Can your dentist charge more than allowed by the contracted amount shown on the Explanation of Benefits (EOB) statement issued by your insurance company?
Providers that are in-network with PPO or EPO plans agree to accept the allowed amount as payment in full. However, they can still balance bill you for uncovered services, copayments, deductible, and more.
On the other hand, out-of-network providers can charge whatever they want because the insurance contract does not bound them. Learn the right questions to ask before booking an appointment and avoid paying extra.
Also, be aware that some plans types do not constrain dental pricing.
Network Dentists Charging More than Insurance Approves
Dentists who are in-network with a PPO or EPO plan cannot charge more than allowed by the contracted amount when the insurance company approves the claim. This contractual figure is the limit they can bill patients for covered services.
However, expect to fund beyond the copayment for approved treatments, and perhaps pay higher prices when your insurance denies claims for one of three possible reasons.
In-network dentists could charge extra when your insurance does not cover a particular treatment. Your plan will not approve every recommended or requested procedure. Therefore, the contracted amount might apply to every situation.
Claim denials can fall into three categories.
- Excluded services are not part of the coverage and can include cosmetic procedures (tooth whitening, veneers, and implants), orthodontia, and other ancillary treatments
- Standards of care denials happen when the issuing company determines that a less costly procedure can treat the problem effectively such as amalgam versus resin fillings for molars
- Frequency ceilings limit the number of treatments in a period, such as one quadrant every two years for root planing and scaling (deep cleaning)
Patients can find the allowed amount in a previous EOB when denied for the third reason (frequency ceilings). Use this figure to dispute higher fees if the dental office bills the entire amount at retail prices.
PPO in-network dentists can balance bill patients above the copayment for approved services. It is standard industry practice for offices to seek reimbursement for the portions of the contracted amount that insurance does not pay.
Every dental plan has cost-sharing features, which are the patient’s responsibility.
- A copayment is a fixed dollar amount due for each date of service
- Co-insurance is a percentage of the allowed amount owed by the patients
- A deductible is a member-paid amount for covered services before insurance kicks in each year (individual and family)
- Annual benefit maximum is the total claim payments the plan will make during the plan year (individual and family)

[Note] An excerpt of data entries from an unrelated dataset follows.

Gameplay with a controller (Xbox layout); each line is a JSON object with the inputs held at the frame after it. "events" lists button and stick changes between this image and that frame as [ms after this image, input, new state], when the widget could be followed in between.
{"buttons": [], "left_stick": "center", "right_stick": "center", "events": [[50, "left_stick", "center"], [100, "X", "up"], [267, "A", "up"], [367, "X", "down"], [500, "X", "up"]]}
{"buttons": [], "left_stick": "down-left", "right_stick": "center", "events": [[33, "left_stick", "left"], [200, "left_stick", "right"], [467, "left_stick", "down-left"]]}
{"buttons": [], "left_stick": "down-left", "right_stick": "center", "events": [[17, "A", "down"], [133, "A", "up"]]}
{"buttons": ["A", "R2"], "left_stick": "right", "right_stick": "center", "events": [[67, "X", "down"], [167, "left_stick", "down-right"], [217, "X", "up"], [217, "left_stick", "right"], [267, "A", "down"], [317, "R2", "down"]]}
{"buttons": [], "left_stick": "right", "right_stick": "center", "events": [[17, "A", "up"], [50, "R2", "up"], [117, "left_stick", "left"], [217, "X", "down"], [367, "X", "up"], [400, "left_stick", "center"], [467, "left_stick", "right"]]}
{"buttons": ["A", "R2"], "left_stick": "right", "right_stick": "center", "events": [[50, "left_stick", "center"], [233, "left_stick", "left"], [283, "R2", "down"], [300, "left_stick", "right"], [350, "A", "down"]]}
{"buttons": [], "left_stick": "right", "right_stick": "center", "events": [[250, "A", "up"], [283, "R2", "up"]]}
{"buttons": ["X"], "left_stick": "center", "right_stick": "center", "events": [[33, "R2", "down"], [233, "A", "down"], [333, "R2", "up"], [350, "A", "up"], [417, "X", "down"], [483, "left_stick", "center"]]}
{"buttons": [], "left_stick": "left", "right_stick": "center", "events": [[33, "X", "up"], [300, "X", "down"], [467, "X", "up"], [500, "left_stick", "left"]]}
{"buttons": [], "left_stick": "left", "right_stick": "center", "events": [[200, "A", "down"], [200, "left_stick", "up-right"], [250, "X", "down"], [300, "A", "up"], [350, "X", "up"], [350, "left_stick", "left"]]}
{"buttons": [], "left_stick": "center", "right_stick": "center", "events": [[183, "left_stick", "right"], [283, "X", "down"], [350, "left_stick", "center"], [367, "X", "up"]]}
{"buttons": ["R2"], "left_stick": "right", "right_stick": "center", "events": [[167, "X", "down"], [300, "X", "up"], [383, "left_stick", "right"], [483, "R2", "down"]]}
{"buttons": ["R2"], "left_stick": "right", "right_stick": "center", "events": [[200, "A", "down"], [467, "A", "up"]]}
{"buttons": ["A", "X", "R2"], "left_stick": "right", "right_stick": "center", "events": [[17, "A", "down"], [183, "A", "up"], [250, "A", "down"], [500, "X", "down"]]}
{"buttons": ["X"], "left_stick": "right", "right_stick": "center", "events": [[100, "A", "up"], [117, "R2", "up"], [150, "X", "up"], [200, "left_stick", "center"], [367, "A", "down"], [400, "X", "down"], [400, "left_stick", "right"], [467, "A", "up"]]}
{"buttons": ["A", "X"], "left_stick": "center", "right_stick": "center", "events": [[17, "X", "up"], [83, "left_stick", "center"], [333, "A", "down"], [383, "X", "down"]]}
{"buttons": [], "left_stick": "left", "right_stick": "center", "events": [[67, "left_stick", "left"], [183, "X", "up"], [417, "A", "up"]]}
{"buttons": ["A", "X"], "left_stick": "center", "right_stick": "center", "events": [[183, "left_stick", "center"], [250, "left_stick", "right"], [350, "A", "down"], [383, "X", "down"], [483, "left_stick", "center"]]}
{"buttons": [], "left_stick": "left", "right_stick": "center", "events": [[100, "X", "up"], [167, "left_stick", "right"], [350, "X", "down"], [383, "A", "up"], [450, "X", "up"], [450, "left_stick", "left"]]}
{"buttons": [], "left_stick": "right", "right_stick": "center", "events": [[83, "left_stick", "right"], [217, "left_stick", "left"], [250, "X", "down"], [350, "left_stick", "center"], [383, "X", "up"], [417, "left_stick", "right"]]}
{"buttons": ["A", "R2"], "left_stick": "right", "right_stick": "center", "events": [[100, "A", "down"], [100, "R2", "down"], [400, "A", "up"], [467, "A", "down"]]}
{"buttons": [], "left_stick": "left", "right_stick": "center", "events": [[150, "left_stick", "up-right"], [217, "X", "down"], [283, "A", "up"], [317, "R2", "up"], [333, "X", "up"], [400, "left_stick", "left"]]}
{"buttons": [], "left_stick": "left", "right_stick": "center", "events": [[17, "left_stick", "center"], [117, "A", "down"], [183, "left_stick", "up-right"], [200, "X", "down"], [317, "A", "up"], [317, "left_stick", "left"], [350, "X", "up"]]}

Therefore, prepare to receive a balance billing statement from your in-network dental office after the issuing company processes each claim. The patient has the financial duty to fund the difference between the allowed amount and what the plan pays.
Non-Network Dentists Charge Market Rates
Dentists outside of a PPO network can charge whatever they like (what the market will bear), rather than what your insurance plan allows for a particular service. There is no contracted amount because the provider did not reach a binding legal agreement with your insurance company to accept that figure as payment in full.
Also, your dental might plan might not be a PPO and could have a design that does not feature contract rates. Then, your dentist might “accept” your insurance, but that does not equal being in-network.
Dentists often charge whatever they like, and the local market will support because the insurance plan permits this billing practice. Dental plans do not all work the same way.
Instead, the industry markets a wide array of designs that do not always include a contracted amount.
- Table of Allowance (Supplemental) designs pay a set amount per procedure independent of what the dentist charges
- Indemnity (traditional) plans reimburse a percentage of charges based on the Usual Customary and Reasonable (UCR) fees for a local area
- Preferred Provider Organizations (PPO) are indemnity plans mixed with a network of dentists under contract to deliver services for pre-defined fees (the allowed amount)
- Health Maintenance Organizations (DHMO) prepay dentists to treat member patients at no further cost or a minimal fee
- Direct reimbursement pays a straight percentage of whatever the dentist decides to charge for covered services
- Exclusive Provider Organizations (EPO) are closed panel groups that honor claims from a limited pool of local dentists
One critical skill all patients should learn when shopping around for the best local dentist is learning how to verify network status with your PPO insurance plan. Take measured steps to arrive at a reliable answer, understanding that it is your responsibility to understand your coverage.
- Use the provider directory published by the issuing company to find local dentists that participate in-network with your PPO plan while being fully aware that the web listings might be out of date
- Ask the practice manager or person responsible for billing to verify their contract status being careful to use precise wording
- Accept insurance means they will happily cash claims checks as partial payments towards any amount billed for treatment
- Participate means they signed a contract with the PPO plan and agreed not to charge above the allowed amount for covered services
Finally, submit a small claim for preventive care (exam and cleaning) and view the resulting EOB after processing. Look at the “Network Savings” and “Patient Responsibility” columns to verify network status.